Data records:
"""

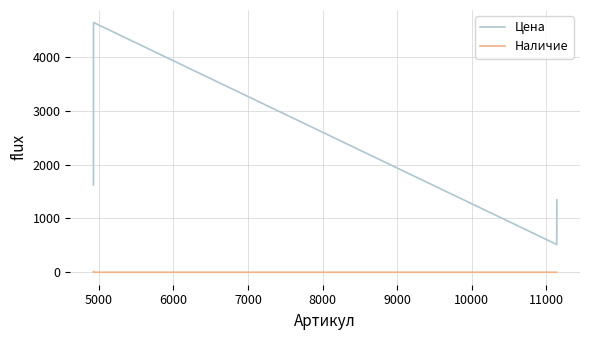

List the series in order of their overall mean, highest first.

Цена, Наличие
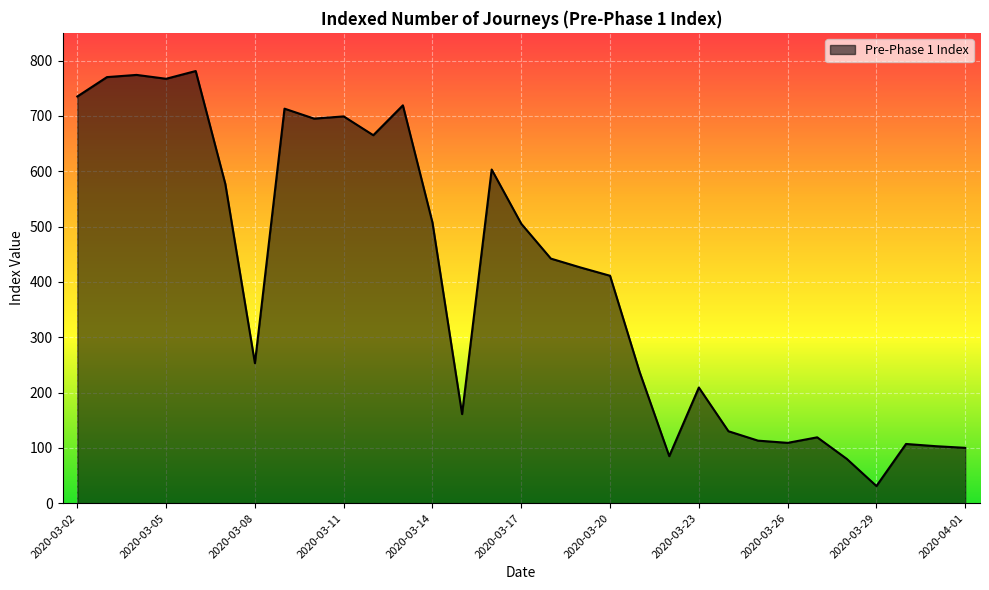

What is the greatest value displayed?

781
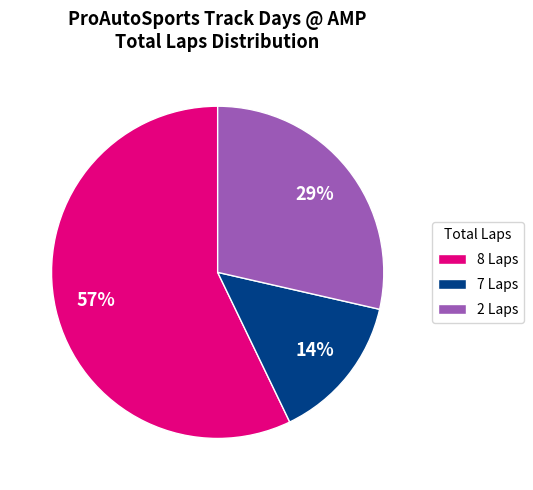

To the nearest percent, what is the difference between the largest and smallest slice percentages?

43%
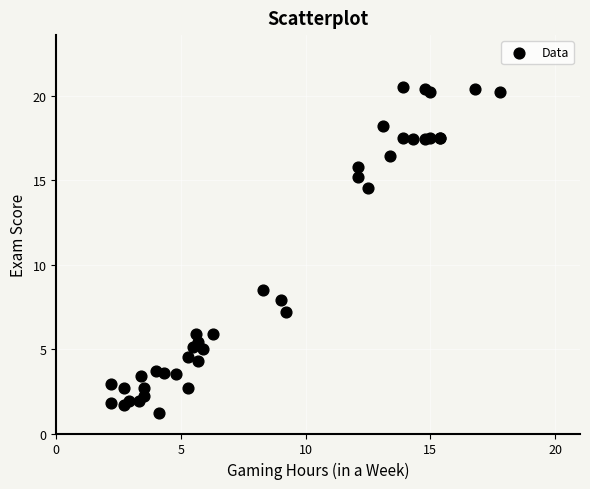

What Y value in the scatter plot is closest to 10?

8.5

"""

Rewrite the material above with "scatter plot" renamed to "dot plot" and everything else left as it is. Leave out the pictures.

List the series in order of their overall mean, highest first.

Цена, Наличие

What is the greatest value displayed?

781

To the nearest percent, what is the difference between the largest and smallest slice percentages?

43%

What Y value in the dot plot is closest to 10?

8.5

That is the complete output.